Disputation: Azin Tadjdini
Azin Tadjdini at Department of Public and International Law will be defending the thesis: Constitutional De-Secularization and Limitations in Equality of Liberty for the degree of Ph.D.
- Professor Benedikte Høgberg, University of Oslo (Leader and 2. opponent)
- Professor Mikael Rask Madsen, University of Copenhagen (1. opponent)
- Professor Frances Raday,The Hebrew University of Jerusalem
Postdoctor Tone Linn Wærstad will act as a substitute member for Professor Frances Raday during the defense.
Chair of defense
Constitutional de-secularization and limitations in equality of Liberty
How does a transition that involves a strengthening of the role of religion in a constitution impact the regulation of equality with respect to constitutional rights? And how does this kind of constitutional development compare to the standards of constitutionalism and the way such standards are articulated in international human rights law?
This study centres on the relationship between two features of modern constitutionalism: equality in liberty with respect to constitutional rights and constitutional secularity. What are the implications for the former when a change takes place in the latter?
The study addresses these questions through an elaboration in two general steps. First, by establishing the standards of constitutionalism and international human rights law with respect to equality in liberty and constitutional secularity. Here, the study highlights the link between equality in liberty as the basis for constitutionalism and constitutional secularity as a normatively dependent principle of governance. This entails a particular qualification of the notion of “constitutionalism”. In this step, the study raises the question of the extent to which constitutionalism precludes constitutions with external aims that are in conflict with equality in liberty. In the second step, the study examines how constitutional de-secularization affects equality in liberty with respect to three specific constitutional rights under the constitutions of Afghanistan, Iran and Iraq. These rights are 1) freedom of thought, 2) freedom of expression, and 3) the right to political participation.
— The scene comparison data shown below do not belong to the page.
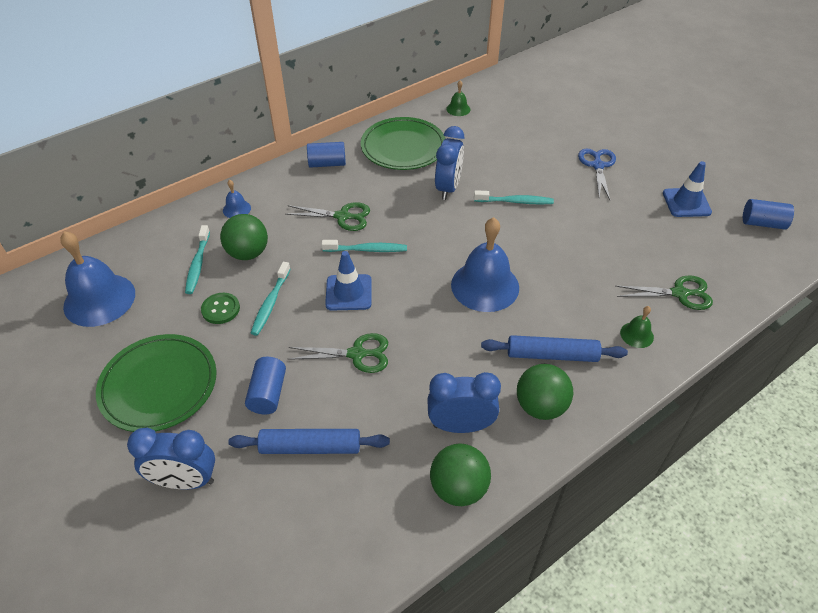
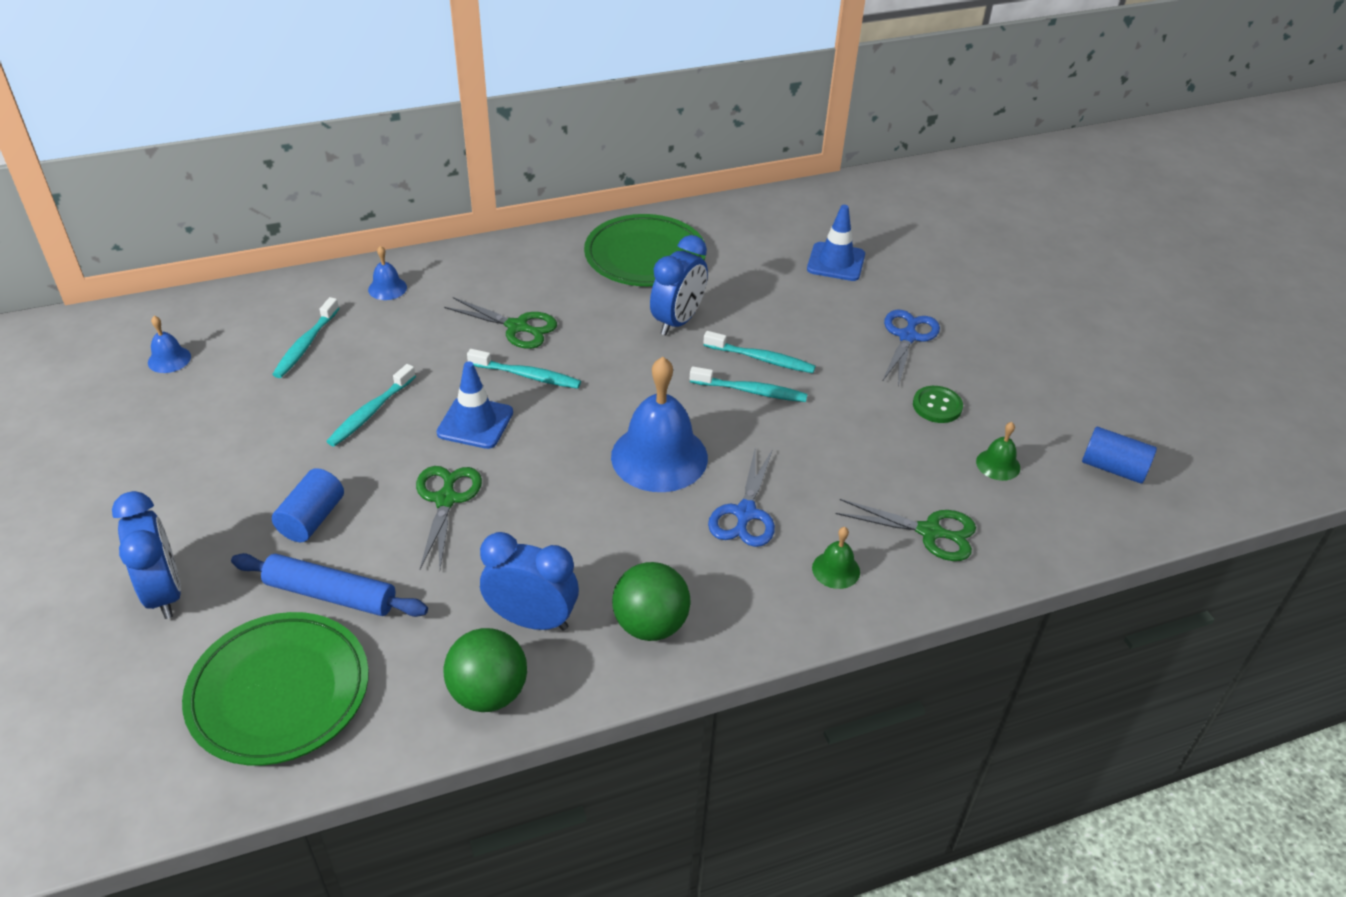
camera: 15 degrees right, 5 degrees down
(99, 299) = (169, 359): blue bell -> blue bell, size x0.45
(159, 385) = (188, 476): green plate -> green plate (279, 692)
(185, 481) = (164, 592): blue clock -> blue clock turned 135 degrees counterclockwise
(220, 309) = (306, 405): green button -> green button (937, 406)
(248, 253) = (373, 345): green ball -> none
(327, 164) = (532, 256): blue cylinder -> none
(357, 354) = (446, 500): green scissors -> green scissors turned 105 degrees counterclockwise
(458, 109) = (748, 221): green bell -> green bell (998, 464)
(520, 225) = (750, 391): none -> turquoise toothbrush
(551, 355) = (702, 565): blue rolling pin -> none
(560, 311) = (745, 513): none -> blue scissors
(686, 203) = (1011, 414): blue traffic cone -> blue traffic cone (836, 262)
A premise for the study’s approach is that equality in liberty is a constitutive element of constitutionalism and therefore the basis for justifying political authority and its relationship with individuals. The achievement of constitutionalism, therefore, sets a direction for constitutional developments towards the reduction and ultimate removal of external aims. The study argues that constitutional de-secularization, by contrast, is an impediment to the achievement of constitutionalism not primarily because of religion itself, but because it is a transition that involves a strengthening of an external aim.